En ouvrant grand les portes des sociétés d’État aux inspecteurs de l’Inspection Générale d’État (IGE), le Chef de l’État nigérien engage un bras de fer historique contre la corruption. Entre audace politique et immense attente populaire, décryptage d’une méthode Tiani.
Dans les arcanes silencieuses de l’Office National des Produits Vivriers du Niger (OPVN) ou de Niger Poste, l’ambiance est devenue subitement glaciale. Depuis quelques mois, une silhouette plane sur la haute administration nigérienne : celle du Général d’armée Abdourahamane Tiani. En effet, le Chef de l’État a décidé d’engager ce qui s’apparente à la plus vaste opération de salubrité publique de l’histoire récente du pays. Son arme est l’Inspection Générale d’État (IGE), une institution redoutable qu’il a personnellement activée pour passer au crible la gestion des bastions de l’argent public.
Là où ses prédécesseurs ont souvent été accusés de fermer les yeux pour préserver les équilibres politiques ou protéger leurs clans, le Général Tiani choisit la confrontation directe avec les élites gestionnaires. De l’ex-Assemblée nationale à l’Autorité de Régulation de la Commande Publique (ARCOP), en passant par le Conseil de la Communauté Urbaine de Niamey (CCR) ou le projet urbain PIDUREM, aucune chasse gardée ne semble plus intouchable.
L’exemplarité comme doctrine de pouvoir
Pour le Général Tiani, cette tempête d’audits n’est pas qu’une simple opération comptable ; elle est constitutive de sa doctrine de gouvernance. En prenant les rênes du pays, l’homme fort de Niamey avait promis une rupture systémique fondée sur l’exemplarité et la redevabilité. En envoyant les inspecteurs fouiller les tiroirs des entreprises publiques les plus stratégiques, il joint le geste à la parole politique.
« C’est un test de crédibilité majeur pour le pouvoir », analyse un chercheur en sciences politiques à l’Université de Niamey. « Le Général Tiani sait que, pour réussir la Refondation nationale, il doit d’abord prouver au peuple que l’impunité a changé de camp. Toucher aux finances de ces institutions, c’est s’attaquer aux réseaux d’influence traditionnels. »
Cette audace politique, qualifiée par ses partisans de « clairvoyance historique », dessine le portrait d’un dirigeant qui cherche à sanctuariser l’argent du contribuable nigérien, perçu désormais comme un bien sacré.
La pression de la rue : l’exigence du grand déballage
Mais dans cette trajectoire solitaire, le Chef de l’État rencontre une force tout aussi puissante : l’opinion publique nigérienne. Épuisés par des décennies de gestion opaque et de scandales financiers à répétition qui ont asphyxié les services publics (santé, éducation, infrastructures), les Nigériens observent le ballet des auditeurs avec un mélange d’espoir et d’intransigeance.
L’adhésion populaire est réelle, mais elle s’accompagne d’une exigence absolue : le peuple refuse que ces futurs rapports finissent par moisir dans les tiroirs oubliés de la bureaucratie. La société civile, qui fait bloc derrière cette vision d’assainissement, réclame aujourd’hui un déballage public ambitieux. Les questions qui agitent les discussions de Niamey à Zinder sont directes : combien de milliards siphonnés ? Qui a profité du système ? Quand viendra l’heure des comptes judiciaires ?Pour la population, le temps des simples « notifications d’irrégularités comptables » est révolu. L’attente est désormais judiciaire.

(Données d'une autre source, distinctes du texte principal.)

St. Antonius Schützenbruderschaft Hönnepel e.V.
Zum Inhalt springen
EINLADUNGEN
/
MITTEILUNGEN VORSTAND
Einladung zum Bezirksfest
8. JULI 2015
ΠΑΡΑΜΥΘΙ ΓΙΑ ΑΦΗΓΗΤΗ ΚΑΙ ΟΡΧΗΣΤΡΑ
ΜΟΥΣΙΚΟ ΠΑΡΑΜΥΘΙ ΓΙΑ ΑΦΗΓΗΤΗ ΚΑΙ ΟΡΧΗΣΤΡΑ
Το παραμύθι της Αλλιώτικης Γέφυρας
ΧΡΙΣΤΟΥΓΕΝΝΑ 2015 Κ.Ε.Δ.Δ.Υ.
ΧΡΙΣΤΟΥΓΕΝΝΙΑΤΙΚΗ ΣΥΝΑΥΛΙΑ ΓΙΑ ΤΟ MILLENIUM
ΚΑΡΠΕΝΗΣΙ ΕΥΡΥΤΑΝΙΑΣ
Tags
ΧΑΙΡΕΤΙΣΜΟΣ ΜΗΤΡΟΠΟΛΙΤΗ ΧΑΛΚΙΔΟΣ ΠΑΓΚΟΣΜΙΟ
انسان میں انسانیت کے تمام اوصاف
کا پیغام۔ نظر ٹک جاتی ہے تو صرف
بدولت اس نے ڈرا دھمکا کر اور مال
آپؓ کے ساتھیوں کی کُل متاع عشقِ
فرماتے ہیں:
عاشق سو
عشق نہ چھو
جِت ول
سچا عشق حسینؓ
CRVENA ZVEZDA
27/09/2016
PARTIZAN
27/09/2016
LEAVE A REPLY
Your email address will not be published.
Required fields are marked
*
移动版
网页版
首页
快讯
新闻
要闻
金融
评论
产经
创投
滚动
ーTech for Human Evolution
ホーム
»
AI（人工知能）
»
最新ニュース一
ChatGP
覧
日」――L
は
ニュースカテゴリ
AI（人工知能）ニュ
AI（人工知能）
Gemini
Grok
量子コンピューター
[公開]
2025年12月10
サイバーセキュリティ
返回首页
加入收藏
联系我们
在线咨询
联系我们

Les investigations de l’IGE couvrent ainsi un large éventail d’institutions, de sociétés d’État, d’organes de régulation et de projets financés sur fonds publics, témoignant de l’ampleur du chantier d’assainissement engagé par les autorités.
Le défi de la justice
Le Général Tiani a ouvert la boîte de Pandore et débusqué ceux que l’on pensait intouchables. Le premier acte, politique et symbolique, est posé. Le second acte, le plus difficile, appartient désormais à l’appareil judiciaire.
Le nettoyage titanesque ne fait que commencer, mais il place le Niger à la croisée des chemins. Pour que la Refondation promise par les autorités militaires devienne une réalité pérenne, la justice devra parachever cette œuvre de salubrité publique. L’objectif ultime est limpide : faire rendre gorge aux pilleurs et restituer chaque centime détourné dans les caisses de l’État. Un défi immense, où le pouvoir joue sa légitimité face à l’histoire.